The ransomware lineage codenamed Dharma, or CrySiS, is one of the progenitors of the present-day landscape of file-encrypting viruses. It is one of the few that continue to be updated on a regular basis despite the overall decline in this type of online extortion recorded lately. The most recent variant speckles encrypted files with the .java extension.

What is the .java files ransomware?

For disambiguation’s sake, it makes sense to mention from the get-go that the .java extension virus has nothing to do with the popular programming language that goes by the same name. This rogue resemblance is nothing but a whim of CrySiS/Dharma ransomware deployers who chose to use the word as the new extension being affixed to hostage files. Said family of blackmail malware keeps expanding rapidly, this evolution being accompanied by switching the external indicators of compromise. Victims have been reporting incidents where their data becomes inaccessible and assumes a weird look following a pattern like this: Filename.[original extension].id-[victim ID].{email address}.java. Some versions may have the email string enclosed in square brackets instead.

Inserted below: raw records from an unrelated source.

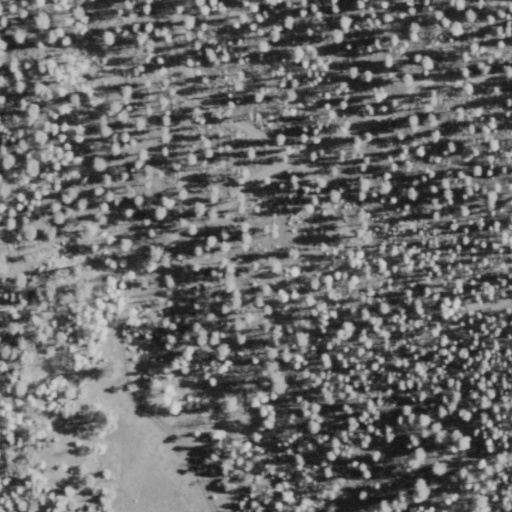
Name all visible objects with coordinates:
road: (343, 75)
park: (385, 123)
road: (424, 131)
road: (303, 167)
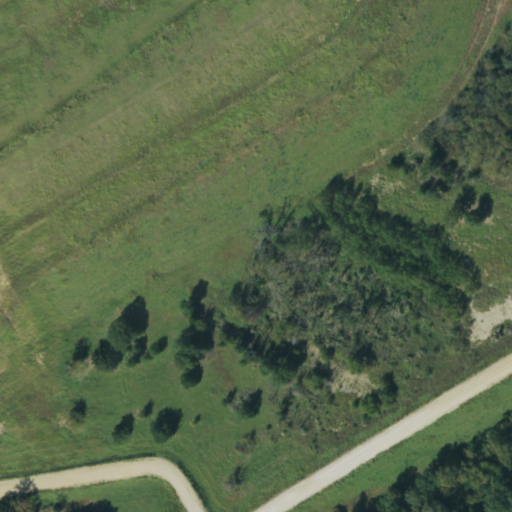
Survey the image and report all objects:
power plant: (256, 256)
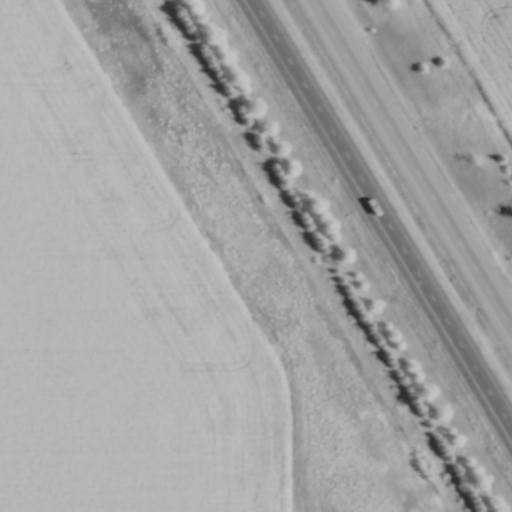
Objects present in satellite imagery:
road: (411, 164)
road: (382, 218)
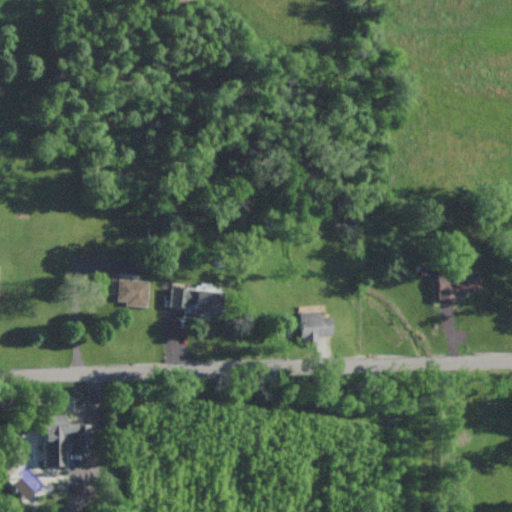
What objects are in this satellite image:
building: (456, 284)
building: (129, 291)
building: (196, 298)
building: (312, 325)
road: (256, 369)
building: (63, 438)
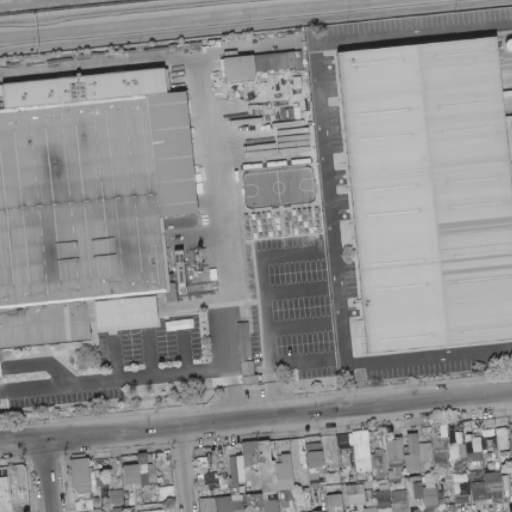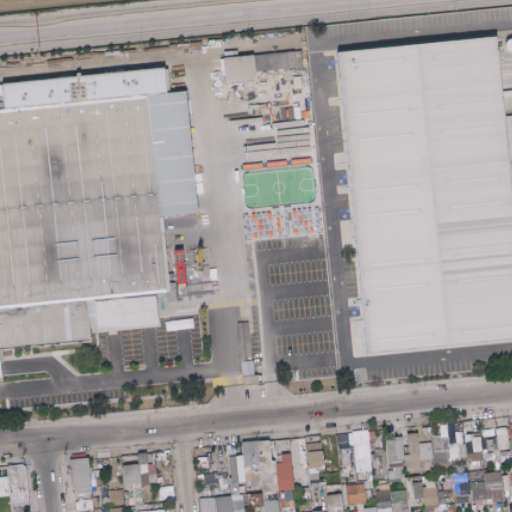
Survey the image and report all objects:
road: (16, 1)
road: (182, 17)
building: (192, 44)
building: (273, 61)
building: (266, 66)
building: (237, 68)
road: (327, 187)
building: (430, 188)
parking lot: (416, 191)
building: (88, 198)
building: (89, 201)
road: (265, 257)
road: (286, 294)
building: (249, 307)
building: (249, 313)
road: (290, 329)
road: (183, 346)
road: (148, 351)
road: (114, 355)
road: (265, 356)
road: (38, 363)
road: (295, 366)
road: (0, 367)
building: (0, 368)
building: (251, 373)
road: (110, 378)
building: (248, 379)
building: (257, 381)
road: (232, 392)
road: (278, 415)
building: (510, 420)
building: (510, 431)
building: (370, 434)
building: (388, 434)
building: (444, 434)
building: (474, 435)
building: (458, 437)
building: (500, 437)
building: (511, 437)
building: (486, 438)
road: (22, 441)
building: (422, 442)
building: (344, 443)
building: (439, 443)
building: (471, 443)
building: (359, 444)
building: (488, 445)
building: (400, 446)
building: (227, 449)
building: (392, 449)
building: (488, 449)
building: (238, 450)
building: (404, 450)
building: (460, 450)
building: (510, 450)
building: (362, 451)
building: (374, 451)
building: (428, 451)
building: (452, 451)
building: (413, 452)
building: (410, 453)
building: (249, 454)
building: (445, 454)
building: (154, 455)
building: (311, 455)
building: (372, 455)
building: (441, 456)
building: (472, 456)
building: (505, 457)
building: (154, 459)
building: (330, 459)
building: (396, 459)
building: (141, 460)
building: (381, 460)
building: (314, 461)
building: (346, 461)
building: (379, 461)
building: (393, 461)
building: (208, 462)
building: (319, 462)
building: (201, 463)
building: (361, 463)
building: (493, 464)
building: (376, 465)
building: (441, 465)
building: (300, 467)
building: (456, 468)
road: (181, 469)
building: (235, 469)
building: (250, 469)
building: (379, 470)
building: (394, 470)
building: (495, 470)
building: (147, 471)
building: (3, 472)
building: (343, 472)
building: (150, 473)
building: (467, 473)
building: (129, 474)
road: (48, 475)
building: (142, 475)
building: (376, 475)
building: (80, 476)
building: (255, 476)
building: (396, 476)
building: (446, 476)
building: (16, 477)
building: (348, 477)
building: (372, 477)
building: (438, 477)
building: (458, 477)
building: (84, 478)
building: (331, 478)
building: (312, 480)
building: (393, 480)
building: (491, 481)
building: (158, 482)
building: (164, 482)
building: (99, 483)
building: (207, 483)
building: (221, 483)
building: (250, 483)
building: (389, 483)
building: (367, 484)
building: (382, 484)
building: (401, 484)
building: (446, 484)
building: (495, 485)
building: (3, 486)
building: (9, 487)
building: (232, 487)
building: (382, 487)
building: (389, 487)
building: (480, 487)
building: (16, 488)
building: (463, 488)
building: (310, 489)
building: (353, 489)
building: (460, 489)
building: (224, 490)
building: (240, 490)
building: (415, 490)
building: (410, 491)
building: (476, 491)
building: (304, 492)
building: (384, 492)
building: (164, 493)
building: (216, 493)
building: (356, 493)
building: (418, 493)
building: (136, 494)
building: (272, 494)
building: (125, 495)
building: (367, 495)
building: (74, 496)
building: (83, 496)
building: (112, 496)
building: (113, 496)
building: (428, 496)
building: (235, 497)
building: (354, 498)
building: (397, 498)
building: (243, 499)
building: (252, 499)
building: (459, 499)
building: (255, 500)
building: (381, 500)
building: (18, 501)
building: (79, 501)
building: (99, 501)
building: (285, 501)
building: (332, 501)
building: (126, 502)
building: (443, 502)
building: (221, 503)
building: (268, 503)
building: (337, 503)
building: (205, 504)
building: (297, 504)
building: (483, 505)
building: (235, 506)
building: (276, 506)
building: (472, 507)
building: (259, 508)
building: (336, 508)
building: (116, 509)
building: (118, 509)
building: (129, 509)
building: (137, 509)
building: (254, 509)
building: (368, 509)
building: (371, 509)
building: (399, 509)
building: (490, 509)
building: (321, 510)
building: (473, 510)
building: (308, 511)
building: (312, 511)
building: (317, 511)
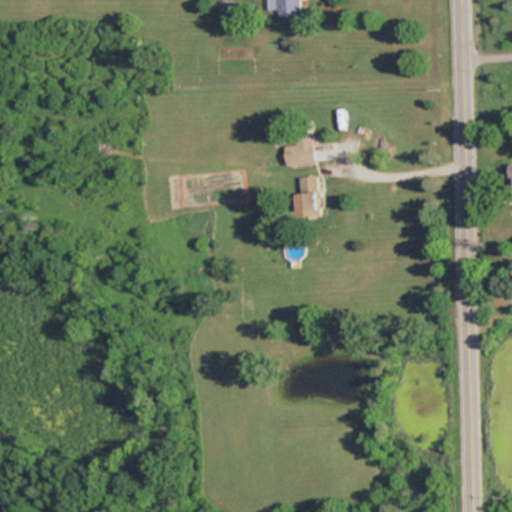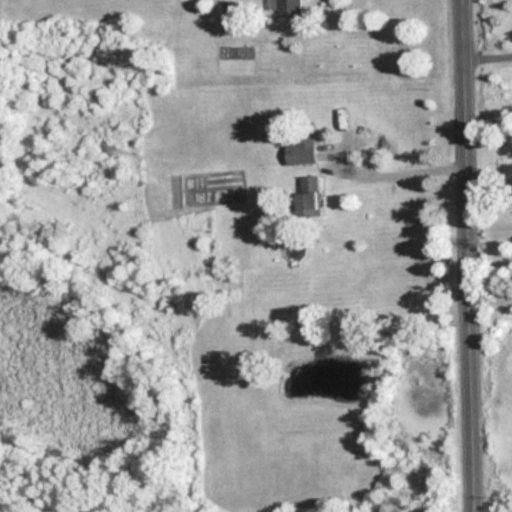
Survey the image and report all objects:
building: (286, 8)
road: (481, 54)
building: (274, 132)
building: (298, 146)
road: (395, 179)
building: (510, 180)
building: (304, 196)
road: (459, 256)
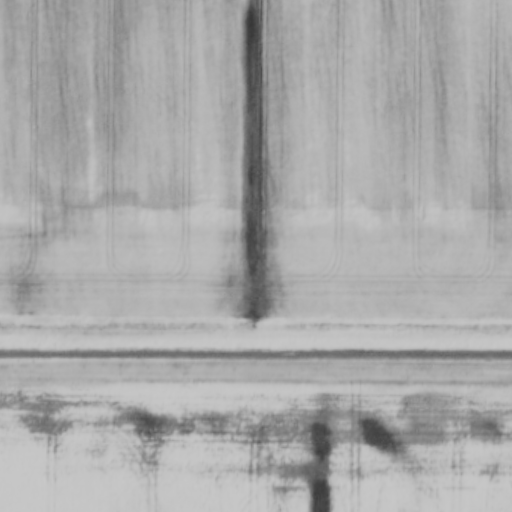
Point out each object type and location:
road: (256, 356)
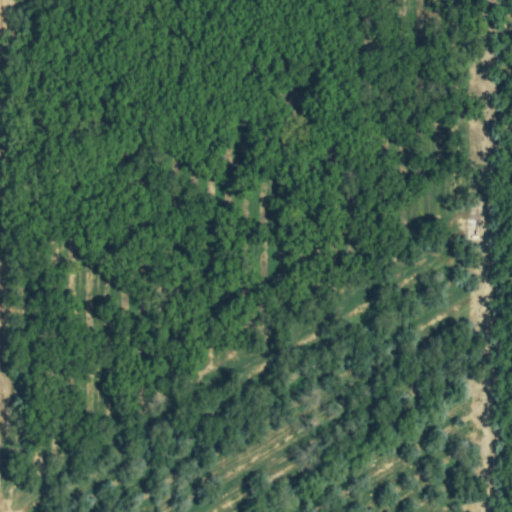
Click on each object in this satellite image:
road: (490, 256)
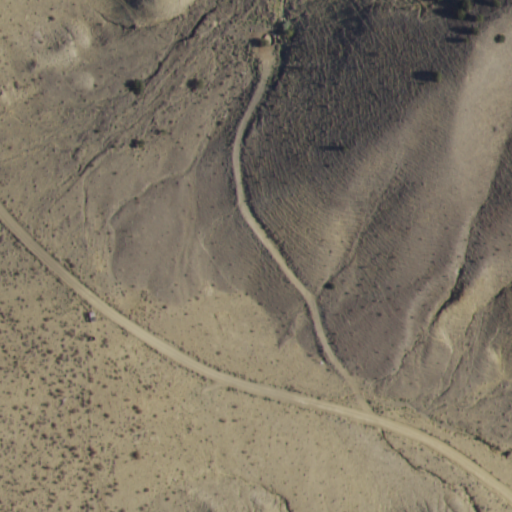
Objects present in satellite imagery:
road: (239, 382)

Encrypted files with the .java extension appended

The CrySiS ransomware editions currently in rotation append the .[habibi.habibi3@aol.com].java, .[decrypthelp@qq.com].java, or {faremar@cock.li}.java extension to encrypted files (note the curly braces in the latter). Regardless of the final extension string, the other commonly reported email addresses include black.mirror@qq.com and chivas@aolonline.top. As of April 2018, the extortionists have released a few more .java ransomware variants that use the following contact email strings: bacon@oddwallps.com, pepsi666@protonmail.com, recoverys2018@cock.li, and decrypt.guarantee@aol.com. So, there appear to be multiple sub-iterations of this version that’s getting increasingly prolific.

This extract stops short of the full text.